Under the particle size tab in the particle size calibration window, click on each appropriate measurement in the select references for calibration table to select all of the calibration runs. The measurements will be displayed in a table as they are selected. Enter the hydrodynamic radius for all of the calibration measurements.

The function and equation will be displayed in the particle size calibration function window. To assign the calibration function to the measurements of the unknown gold nanoparticle sample select the respective fractionations within the select runs for assignment list and open a particle size distribution calculation to display the results. The calculated size will be shown in the size distribution window, labeled to the peak maximum.

And the previously created particle size calibration will be listed as the calibration for the unknown gold nanoparticle sample measurements. To average all of the measurements of one sample select the average signals for sample checkbox. The result will be listed in the peak maximum label.
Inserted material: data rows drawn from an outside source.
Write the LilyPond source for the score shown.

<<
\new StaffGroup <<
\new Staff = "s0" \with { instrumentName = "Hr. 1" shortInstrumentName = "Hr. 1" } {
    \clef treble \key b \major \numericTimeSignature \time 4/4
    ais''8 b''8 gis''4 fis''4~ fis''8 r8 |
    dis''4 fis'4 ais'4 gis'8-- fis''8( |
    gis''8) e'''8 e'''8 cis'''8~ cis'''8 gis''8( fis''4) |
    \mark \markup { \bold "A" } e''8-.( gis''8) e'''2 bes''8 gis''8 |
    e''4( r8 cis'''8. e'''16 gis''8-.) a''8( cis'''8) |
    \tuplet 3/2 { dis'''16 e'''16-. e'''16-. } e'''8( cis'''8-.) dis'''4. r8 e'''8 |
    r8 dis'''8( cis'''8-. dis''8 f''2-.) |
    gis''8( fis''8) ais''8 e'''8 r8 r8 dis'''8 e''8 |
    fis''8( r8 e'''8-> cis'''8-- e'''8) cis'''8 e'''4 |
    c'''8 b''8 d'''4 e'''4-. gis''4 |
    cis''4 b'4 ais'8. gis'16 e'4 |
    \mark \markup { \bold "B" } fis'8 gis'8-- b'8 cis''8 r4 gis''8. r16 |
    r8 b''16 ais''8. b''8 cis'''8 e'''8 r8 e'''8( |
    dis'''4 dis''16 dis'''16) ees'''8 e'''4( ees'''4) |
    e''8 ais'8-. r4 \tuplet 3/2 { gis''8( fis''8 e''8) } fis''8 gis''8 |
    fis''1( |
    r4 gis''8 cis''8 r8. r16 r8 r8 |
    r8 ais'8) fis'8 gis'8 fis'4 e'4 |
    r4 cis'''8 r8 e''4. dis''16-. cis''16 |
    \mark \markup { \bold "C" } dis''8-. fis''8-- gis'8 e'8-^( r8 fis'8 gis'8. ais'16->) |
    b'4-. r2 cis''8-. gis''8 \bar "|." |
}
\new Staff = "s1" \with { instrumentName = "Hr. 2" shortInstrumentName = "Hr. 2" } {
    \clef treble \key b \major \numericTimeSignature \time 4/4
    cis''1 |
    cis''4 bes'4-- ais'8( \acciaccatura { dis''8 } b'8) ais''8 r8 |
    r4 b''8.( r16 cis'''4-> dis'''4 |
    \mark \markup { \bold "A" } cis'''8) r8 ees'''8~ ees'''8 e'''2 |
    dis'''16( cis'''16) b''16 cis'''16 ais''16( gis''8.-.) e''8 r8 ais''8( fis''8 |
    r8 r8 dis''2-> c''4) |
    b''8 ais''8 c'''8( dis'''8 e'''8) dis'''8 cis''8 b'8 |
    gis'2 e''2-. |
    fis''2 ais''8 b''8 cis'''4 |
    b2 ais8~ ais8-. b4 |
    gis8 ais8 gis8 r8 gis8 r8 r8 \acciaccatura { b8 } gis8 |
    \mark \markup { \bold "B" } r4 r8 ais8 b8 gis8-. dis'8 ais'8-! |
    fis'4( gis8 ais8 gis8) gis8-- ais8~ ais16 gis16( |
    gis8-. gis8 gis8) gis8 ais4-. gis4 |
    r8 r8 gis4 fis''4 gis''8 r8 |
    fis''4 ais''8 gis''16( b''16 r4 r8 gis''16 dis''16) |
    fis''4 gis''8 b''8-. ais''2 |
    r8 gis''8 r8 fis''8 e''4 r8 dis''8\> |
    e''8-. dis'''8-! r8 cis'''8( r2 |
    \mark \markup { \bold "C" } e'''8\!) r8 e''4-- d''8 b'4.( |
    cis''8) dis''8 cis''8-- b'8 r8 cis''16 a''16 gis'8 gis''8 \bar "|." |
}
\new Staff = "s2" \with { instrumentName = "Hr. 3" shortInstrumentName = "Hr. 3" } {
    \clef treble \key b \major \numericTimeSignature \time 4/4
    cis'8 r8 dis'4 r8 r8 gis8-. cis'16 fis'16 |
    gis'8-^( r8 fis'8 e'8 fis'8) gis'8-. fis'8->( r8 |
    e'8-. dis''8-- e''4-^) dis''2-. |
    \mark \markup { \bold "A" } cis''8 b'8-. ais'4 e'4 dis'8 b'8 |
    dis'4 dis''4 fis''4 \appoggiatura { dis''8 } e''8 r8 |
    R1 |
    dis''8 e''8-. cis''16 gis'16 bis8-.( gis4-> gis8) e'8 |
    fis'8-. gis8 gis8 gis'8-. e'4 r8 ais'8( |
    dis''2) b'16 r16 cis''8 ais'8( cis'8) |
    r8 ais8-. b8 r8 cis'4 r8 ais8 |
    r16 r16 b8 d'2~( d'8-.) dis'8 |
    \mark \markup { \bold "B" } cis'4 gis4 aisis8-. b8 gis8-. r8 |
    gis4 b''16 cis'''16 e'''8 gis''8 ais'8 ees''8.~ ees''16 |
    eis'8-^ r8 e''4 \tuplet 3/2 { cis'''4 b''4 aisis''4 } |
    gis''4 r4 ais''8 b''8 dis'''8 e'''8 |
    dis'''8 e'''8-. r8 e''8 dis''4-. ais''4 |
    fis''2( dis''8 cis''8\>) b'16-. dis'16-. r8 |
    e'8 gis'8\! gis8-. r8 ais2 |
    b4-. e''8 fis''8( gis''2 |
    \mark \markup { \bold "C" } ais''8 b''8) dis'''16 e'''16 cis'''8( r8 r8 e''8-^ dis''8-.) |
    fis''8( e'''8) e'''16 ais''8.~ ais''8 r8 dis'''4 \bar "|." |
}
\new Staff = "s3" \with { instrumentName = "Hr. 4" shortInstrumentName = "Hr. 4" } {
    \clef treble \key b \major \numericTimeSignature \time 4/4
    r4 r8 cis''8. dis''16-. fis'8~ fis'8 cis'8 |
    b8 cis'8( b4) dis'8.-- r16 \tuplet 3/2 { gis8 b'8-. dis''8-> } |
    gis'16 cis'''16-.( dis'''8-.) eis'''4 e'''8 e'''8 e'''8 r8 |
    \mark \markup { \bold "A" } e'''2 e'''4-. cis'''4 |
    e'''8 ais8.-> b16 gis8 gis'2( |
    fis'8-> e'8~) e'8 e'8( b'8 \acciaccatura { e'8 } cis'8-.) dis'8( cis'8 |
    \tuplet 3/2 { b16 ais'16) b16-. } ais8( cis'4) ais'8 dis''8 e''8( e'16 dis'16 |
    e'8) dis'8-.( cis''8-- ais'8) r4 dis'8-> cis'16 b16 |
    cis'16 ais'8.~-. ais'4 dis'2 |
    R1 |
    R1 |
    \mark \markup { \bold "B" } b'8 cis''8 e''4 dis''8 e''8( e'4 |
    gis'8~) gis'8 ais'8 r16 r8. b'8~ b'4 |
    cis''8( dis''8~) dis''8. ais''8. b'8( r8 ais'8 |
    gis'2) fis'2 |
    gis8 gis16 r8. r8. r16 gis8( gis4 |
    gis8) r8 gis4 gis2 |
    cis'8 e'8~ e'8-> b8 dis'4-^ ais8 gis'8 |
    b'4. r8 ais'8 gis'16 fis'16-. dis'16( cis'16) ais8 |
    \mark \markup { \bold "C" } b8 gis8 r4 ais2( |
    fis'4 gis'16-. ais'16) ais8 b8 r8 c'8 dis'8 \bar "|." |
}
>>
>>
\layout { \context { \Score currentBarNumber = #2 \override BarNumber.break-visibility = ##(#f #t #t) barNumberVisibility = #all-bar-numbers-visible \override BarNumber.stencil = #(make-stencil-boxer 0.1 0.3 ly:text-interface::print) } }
Here, a representative overlay of gold nanoparticles size standards fractionated by AF4 and detected by UV-vis spectroscopy measurement of the absorbance of the particles at a 532 nanometer wavelength is shown. The relative standard deviation of all of the retention times for each nanoparticle at its respective UV-vis spectroscopy peak maximum obtained from triplicate measurements was below 1.1%A linear regression analysis of these data resulted in a linear calibration function with a squared correlation coefficient, R squared, of 0.9958. When nine AF4-UV-vis spectroscopy fractograms were then obtained from unknown gold nanoparticle samples the relative standard deviation of the respective retention times was significantly low, ranging between 0.1 and 0.5%Using the particle size calibration function obtained from the fractionation of the gold nanoparticle size standards and correlating these data with the obtained retention times of the unknown gold nanoparticle sample at the UV-vis spectroscopy peak maximum, an overall average hydrodynamic radius could be calculated.

In addition, a reasonable mass recovery could be obtained indicating no significant agglomeration or dissolution of the gold nanoparticle samples or considerable adsorption of the particles onto the membrane surface. When using a external size calibration and AF4 analysis it is of outmost importance that the same AF4 method is consistently applied to all size standards and the sample itself. AF4 enables researchers to better understand the properties of their nanoparticulate samples.

It is therefore an important quality control tool that ultimately helps to improve the efficacy of nano-enabled products.